Begin Excerpted text
I think it's something that we've sort of proven and tested. So from our point of view, a little bit of what you refer to as the volatility, the upheaval, lack of clarity -- is the economy coming? Going? Which way? Is it up or down? What's going to happen in global trade? I think we've demonstrated time and again that we have a model that works pretty effectively in navigating that. And again, we end up being sort of the safe harbor in the middle of the storm for both the customer and supply side. So we feel pretty good about our ability to navigate that.
Ira Birns - EVP, CFO
And just to add to Paul's comments, I think as we've said before, we don't focus maybe as much as you guys do in terms of the margin per ton or the margin per gallon. Our focus is on how we continue to grow gross profit dollars.
But if you look at this quarter, on a year-over-year basis Aviation gross profit dollars were up 55% year over year. Marine, even in the weak environment that we've seen, is up 17% year over year and Land is up almost 200% year over year. So that's the metric that we focus on the most. If the margin shifts around a bit because of mix, so be it so long as we continue to grow that number of net revenue over time.
Ken Hoexter - Analyst
That makes sense, Ira. During the last downturn, you guys moved to kind of shorten some day sales outstanding to particularly exposed customers. What's your thought on that based on what we're seeing in the economy? Have you already started to do some of that?
End Excerpted text
## Given problem 1
Count the lines in the records that contain the string "JSON", treating uppercase and lowercase as different. Give only the number.
Begin Data for processing
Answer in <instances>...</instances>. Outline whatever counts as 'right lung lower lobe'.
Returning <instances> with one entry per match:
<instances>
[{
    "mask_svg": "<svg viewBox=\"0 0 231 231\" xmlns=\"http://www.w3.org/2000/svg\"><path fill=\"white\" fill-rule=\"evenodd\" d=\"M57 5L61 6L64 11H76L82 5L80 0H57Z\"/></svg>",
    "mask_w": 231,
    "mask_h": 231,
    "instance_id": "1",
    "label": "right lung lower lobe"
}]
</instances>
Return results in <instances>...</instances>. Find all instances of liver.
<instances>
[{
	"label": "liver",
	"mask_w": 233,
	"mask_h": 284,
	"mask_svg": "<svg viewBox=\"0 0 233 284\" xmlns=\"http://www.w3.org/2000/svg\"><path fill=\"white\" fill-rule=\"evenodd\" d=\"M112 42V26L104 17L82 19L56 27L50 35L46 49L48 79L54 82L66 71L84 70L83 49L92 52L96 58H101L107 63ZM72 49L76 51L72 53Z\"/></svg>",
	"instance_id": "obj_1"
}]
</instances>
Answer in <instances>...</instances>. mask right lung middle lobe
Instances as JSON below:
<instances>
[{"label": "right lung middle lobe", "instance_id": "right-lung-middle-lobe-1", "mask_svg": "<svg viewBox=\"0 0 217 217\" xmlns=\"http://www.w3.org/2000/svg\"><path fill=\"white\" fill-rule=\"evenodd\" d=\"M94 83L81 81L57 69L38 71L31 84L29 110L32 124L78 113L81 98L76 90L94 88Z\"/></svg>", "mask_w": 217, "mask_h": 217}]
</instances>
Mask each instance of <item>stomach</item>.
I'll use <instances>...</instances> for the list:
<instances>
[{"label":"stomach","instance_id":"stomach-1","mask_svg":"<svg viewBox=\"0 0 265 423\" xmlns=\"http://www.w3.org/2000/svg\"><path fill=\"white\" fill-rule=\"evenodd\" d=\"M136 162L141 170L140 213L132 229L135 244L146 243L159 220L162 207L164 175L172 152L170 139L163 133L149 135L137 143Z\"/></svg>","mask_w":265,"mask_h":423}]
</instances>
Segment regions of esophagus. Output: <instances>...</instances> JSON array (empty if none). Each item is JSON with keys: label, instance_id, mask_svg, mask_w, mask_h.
End Data for processing
## Given problem 2
Continue the earnings call transcript from the point where it stops.

## Exercise output 1
2

## Exercise output 2
Paul Stebbins - Chairman, CEO
I would say that we focus on that just as much as we did a couple of years back. Of course, we have a different mix of business that we did in 2008. One of the examples I gave on the call was NTS, which is only part of our government business. So there you are contributing to the trade cycle at higher levels, so would move that needle up a bit. But we're constantly focusing on how to achieve -- we talk about return on working capital on the call; that's important to us. And one of the drivers there is obviously the net investment in working capital.
So that's looked at on a transaction-by-transaction basis, and as long as we're getting the returns that we're comfortable with and growing gross profit, if that number moves up or down by a day or two and we've got the capital and liquidity on the balance sheet to support that, we're fine with that. I think what we proved back in 2008 was where our liquidity may have been getting a little bit tighter and we needed to manage that more closely, we were able to turn the dials and reduce the trade cycle even further for a period of time and generate a tremendous amount of cash. But otherwise, we're really focused more on the return on a day-to-day basis.
Ken Hoexter - Analyst
Lastly, let me just wrap up on the growth in terms of when I look at -- I guess gross revenue is tied to the price of oil. But I guess when we look at volumes, with the 2% Marine, 39 at Aviation, and tripling at Land. If you were to exclude the acquisition-related impact of the growth rates and look at organic growth rates intra-quarter, how would that have progressed in terms of economically? Would we have seen -- did you see a rate slowing as we moved through the quarter? Just want to understand where you think we are now in terms of that gross rate.
Ira Birns - EVP, CFO
You're referring to -- I'm not sure I completely got the question. You're referring to the slowing during the second quarter? And asking us to comment on that?
Ken Hoexter - Analyst
Yes, I wanted to understand where you exited the quarter and what maybe July looks like in terms of volume growth organically if we exclude acquisitions.
Ira Birns - EVP, CFO
I would say from a volume standpoint, we usually don't get that granular. I don't think there were any massive gyrations over the course of the quarter from a volume perspective.
Ken Hoexter - Analyst
So you're saying you didn't see any slowing as the quarter moved on into the end of the quarter?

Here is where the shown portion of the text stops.